If there is a loser in all this, perhaps its Viacom, which may have missed out on a potential suitor.

CBS has already been split off, its sputtering Paramount studio is likely to be on the block shortly (at a discount), and there is that nasty battle for control as Sumner Redstone nears the end of his life.

Comcast might have paid market rate for DreamWorks, but it keeps Katzenberg, who will head NBCU’s new DreamWorks New Media unit, and can leverage characters who will never age.

Viacom? There’s Paramount’s “Mission: Impossible,” MTV, Comedy Central, and that’s about it.

• • •

It never ceases to amaze, the stuff we ship overseas.

Jobs, of course, is one thing mentioned often. And there are movies, too.

But there are also tons – and tons – of waste.

There was a time when paper was the biggest export by volume out of the ports of Los Angeles and Long Beach. That was a decade ago, when factories in China were willing to pay $200 a ton for scrap that would be recycled into cardboard boxes. By late 2008, the price was down to $40 a ton, making it not worth the effort to pick the stuff up.
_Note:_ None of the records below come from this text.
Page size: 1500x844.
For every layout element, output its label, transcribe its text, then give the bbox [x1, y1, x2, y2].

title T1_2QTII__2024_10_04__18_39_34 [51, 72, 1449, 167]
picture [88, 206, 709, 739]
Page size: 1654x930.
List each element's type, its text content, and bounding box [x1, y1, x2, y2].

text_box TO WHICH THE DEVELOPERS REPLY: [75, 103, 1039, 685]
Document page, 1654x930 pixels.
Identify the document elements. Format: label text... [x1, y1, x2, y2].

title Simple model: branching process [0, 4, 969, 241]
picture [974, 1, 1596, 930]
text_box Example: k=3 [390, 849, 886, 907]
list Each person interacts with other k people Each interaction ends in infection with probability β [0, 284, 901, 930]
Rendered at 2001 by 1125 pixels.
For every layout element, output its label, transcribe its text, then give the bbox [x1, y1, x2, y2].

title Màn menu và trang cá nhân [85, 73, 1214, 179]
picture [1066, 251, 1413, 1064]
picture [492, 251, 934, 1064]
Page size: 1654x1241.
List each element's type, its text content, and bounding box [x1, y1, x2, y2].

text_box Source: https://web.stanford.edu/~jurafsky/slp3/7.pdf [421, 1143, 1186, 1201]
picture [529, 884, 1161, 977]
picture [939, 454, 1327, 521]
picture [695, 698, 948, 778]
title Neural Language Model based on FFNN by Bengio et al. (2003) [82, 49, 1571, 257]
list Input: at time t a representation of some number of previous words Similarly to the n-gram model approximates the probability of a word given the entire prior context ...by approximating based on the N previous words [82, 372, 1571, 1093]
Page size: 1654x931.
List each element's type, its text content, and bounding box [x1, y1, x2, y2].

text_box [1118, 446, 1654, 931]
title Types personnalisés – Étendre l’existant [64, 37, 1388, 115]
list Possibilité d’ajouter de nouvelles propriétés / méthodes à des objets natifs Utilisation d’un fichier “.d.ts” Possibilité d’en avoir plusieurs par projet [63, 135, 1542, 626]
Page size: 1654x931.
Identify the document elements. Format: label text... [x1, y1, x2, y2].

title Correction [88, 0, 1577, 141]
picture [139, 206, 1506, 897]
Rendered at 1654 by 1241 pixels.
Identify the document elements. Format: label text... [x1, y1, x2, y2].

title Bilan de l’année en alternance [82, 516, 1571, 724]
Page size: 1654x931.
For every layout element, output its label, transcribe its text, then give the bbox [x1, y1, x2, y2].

Then there was hay. At $13 a ton in 2013, it was cheaper to ship alfalfa grown in Utah to China than it was to grow it there.

Now there is scrap metal. Or there used to be. As we report in this week’s issue, local scrap metal firms are now struggling.

With China’s economy slowing, there’s less demand for all the refuse we used to send over to be repurposed into stuff we wanted to buy.

And so with the price of scrap down to $200 a ton from $400 a ton just a couple of years ago, local dealers are feeling the squeeze.

Stuck between the falloff in demand and increasing regulatory pressure at home (think rising minimum wage, environmental rules, and health care costs), many businesses look like they won’t be able to make it.

That happens in all industries at some time in their lifecycle. Some rebound, others don’t. But we see this one coming, and the properties that house these businesses pose particular challenges: They tend to be in poorer neighborhoods and might in some cases need environmental review. A revitalization plan that meshes the needs of communities with the availability of potentially troubled properties should be developed.